◆ Dataset records
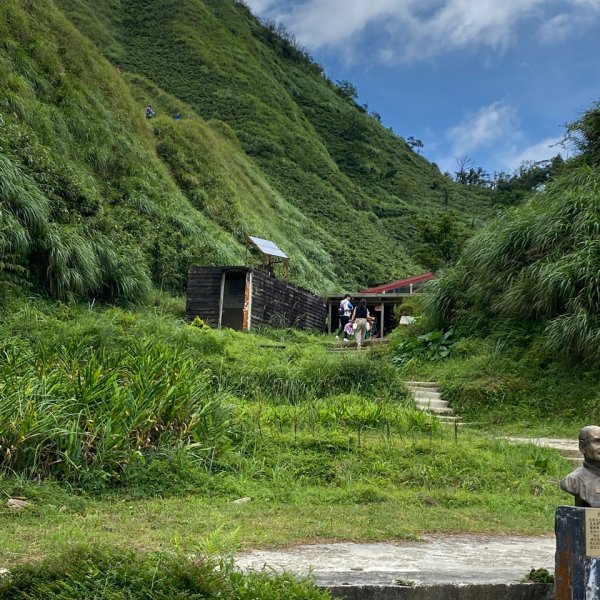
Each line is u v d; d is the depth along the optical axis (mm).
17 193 16219
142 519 5840
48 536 4945
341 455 8922
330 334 25953
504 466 9016
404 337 17375
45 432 7043
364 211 64062
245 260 29406
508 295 14914
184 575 3535
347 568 4496
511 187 78562
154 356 9508
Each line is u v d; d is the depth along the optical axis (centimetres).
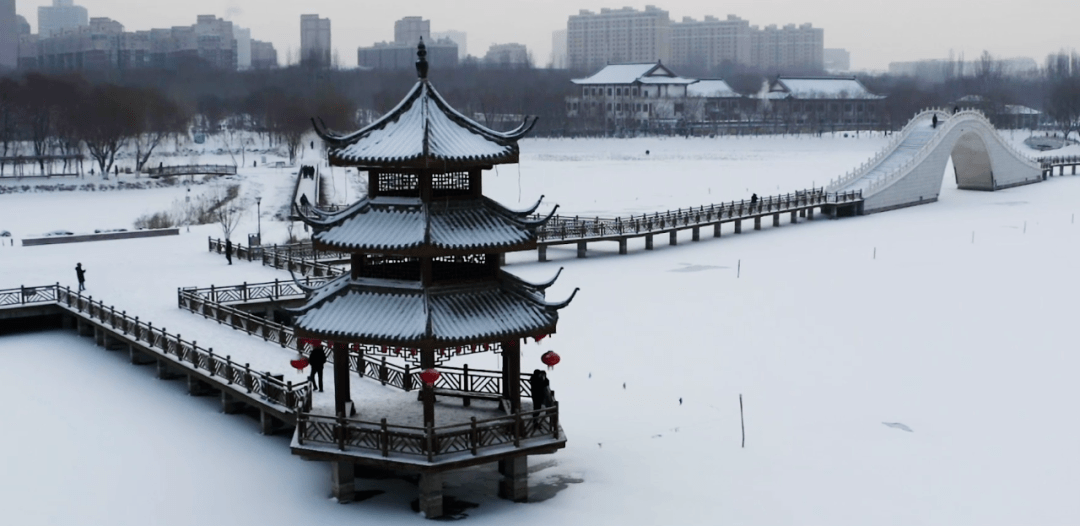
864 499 3453
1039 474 3650
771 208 10250
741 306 6400
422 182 3344
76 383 4797
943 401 4459
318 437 3378
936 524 3266
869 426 4150
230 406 4359
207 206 11400
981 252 8419
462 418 3550
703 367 5006
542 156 18975
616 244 9350
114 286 6391
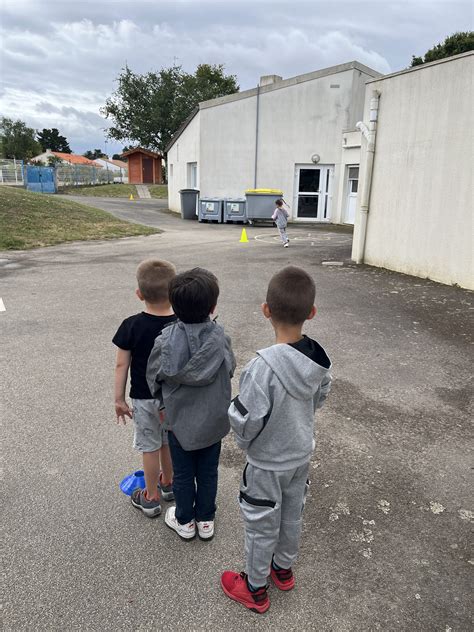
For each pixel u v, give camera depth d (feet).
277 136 66.49
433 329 19.40
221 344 7.54
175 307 7.30
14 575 7.50
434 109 26.40
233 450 11.06
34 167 114.42
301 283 6.32
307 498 9.41
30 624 6.70
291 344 6.40
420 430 11.94
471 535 8.51
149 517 8.87
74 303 22.85
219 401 7.66
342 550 8.15
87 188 129.29
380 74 69.21
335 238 49.60
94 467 10.27
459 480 10.01
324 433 11.74
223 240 46.57
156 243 43.65
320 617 6.94
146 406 8.35
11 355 16.38
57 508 9.03
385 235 31.14
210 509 8.22
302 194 68.33
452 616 6.95
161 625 6.75
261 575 6.87
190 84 162.30
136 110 161.58
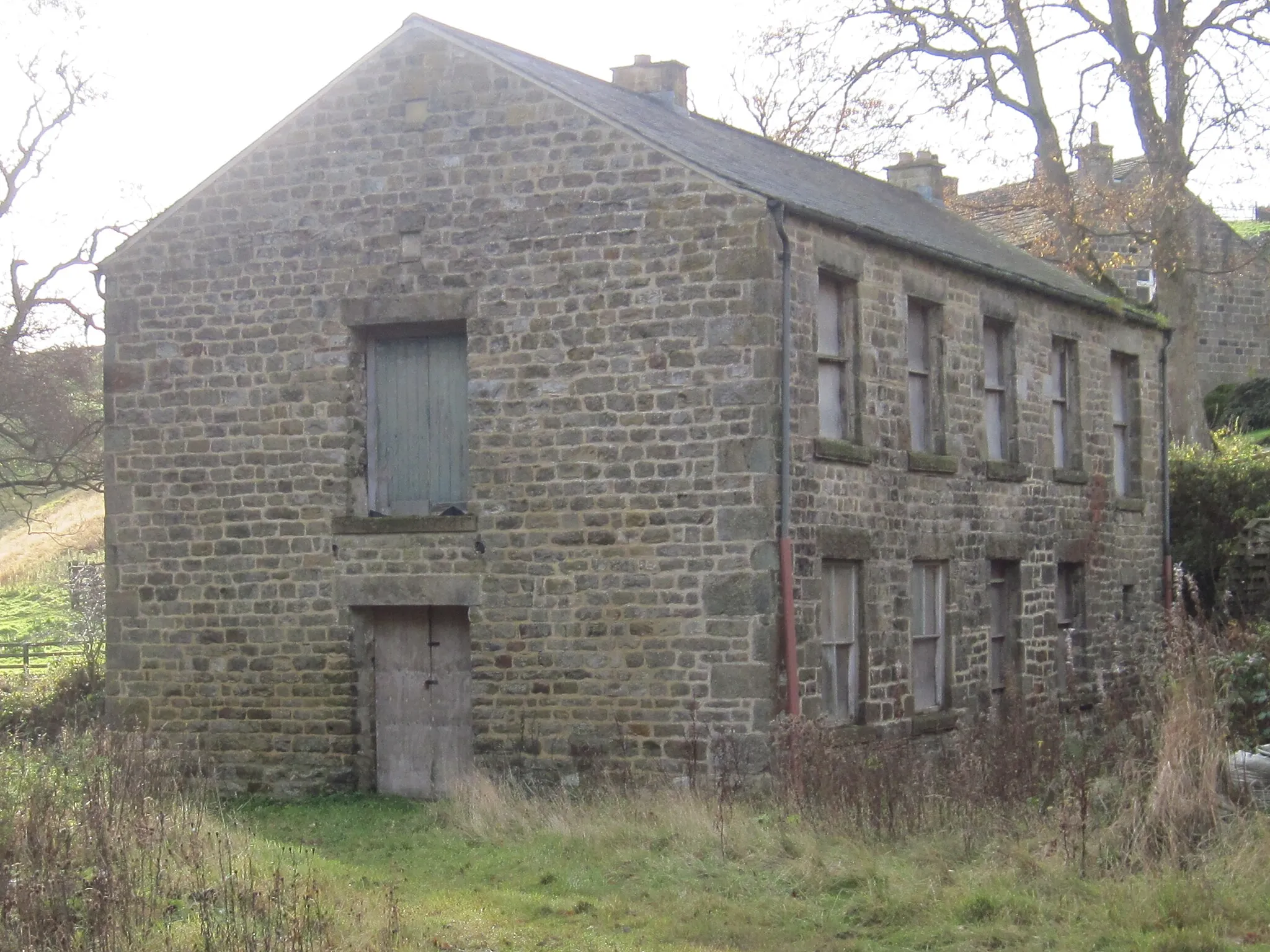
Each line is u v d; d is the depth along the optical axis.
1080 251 30.72
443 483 17.69
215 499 18.08
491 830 15.08
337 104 17.77
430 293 17.27
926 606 19.16
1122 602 24.28
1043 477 21.84
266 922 10.11
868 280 17.78
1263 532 24.86
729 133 21.81
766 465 15.80
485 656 16.84
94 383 32.38
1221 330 39.69
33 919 9.73
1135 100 30.91
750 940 10.89
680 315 16.19
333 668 17.64
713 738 15.82
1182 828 12.05
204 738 18.03
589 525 16.47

◆ Task prompt
Could you please repeat the entries above exactly, with every picture left out?

◆ Task response
Each line is u v d; d is the depth along the optical axis (mm).
17 193 16219
142 519 5840
48 536 4945
341 455 8922
330 334 25953
504 466 9016
404 337 17375
45 432 7043
364 211 64062
245 260 29406
508 295 14914
184 575 3535
347 568 4496
511 187 78562
154 356 9508
Each line is u v d; d is the depth along the optical axis (centimetres).
864 499 3453
1039 474 3650
771 208 10250
741 306 6400
422 182 3344
76 383 4797
943 401 4459
318 437 3378
936 524 3266
869 426 4150
230 406 4359
207 206 11400
981 252 8419
462 418 3550
703 367 5006
542 156 18975
616 244 9350
114 286 6391
For each pixel u v, give camera depth d (feet).
277 136 66.49
433 329 19.40
221 344 7.54
175 307 7.30
14 575 7.50
434 109 26.40
233 450 11.06
34 167 114.42
301 283 6.32
307 498 9.41
30 624 6.70
291 344 6.40
420 430 11.94
471 535 8.51
149 517 8.87
74 303 22.85
219 401 7.66
342 550 8.15
87 188 129.29
380 74 69.21
335 238 49.60
94 467 10.27
459 480 10.01
324 433 11.74
223 240 46.57
156 243 43.65
320 617 6.94
146 406 8.35
11 355 16.38
57 508 9.03
385 235 31.14
210 509 8.22
302 194 68.33
452 616 6.95
161 625 6.75
261 575 6.87
190 84 162.30
136 110 161.58
Each line is u v d; d is the depth along the optical axis.
1080 251 30.72
443 483 17.69
215 499 18.08
491 830 15.08
337 104 17.77
430 293 17.27
926 606 19.16
1122 602 24.28
1043 477 21.84
266 922 10.11
868 280 17.78
1263 532 24.86
729 133 21.81
766 465 15.80
485 656 16.84
94 383 32.38
1221 330 39.69
33 919 9.73
1135 100 30.91
750 940 10.89
680 315 16.19
333 668 17.64
713 738 15.82
1182 828 12.05
204 738 18.03
589 525 16.47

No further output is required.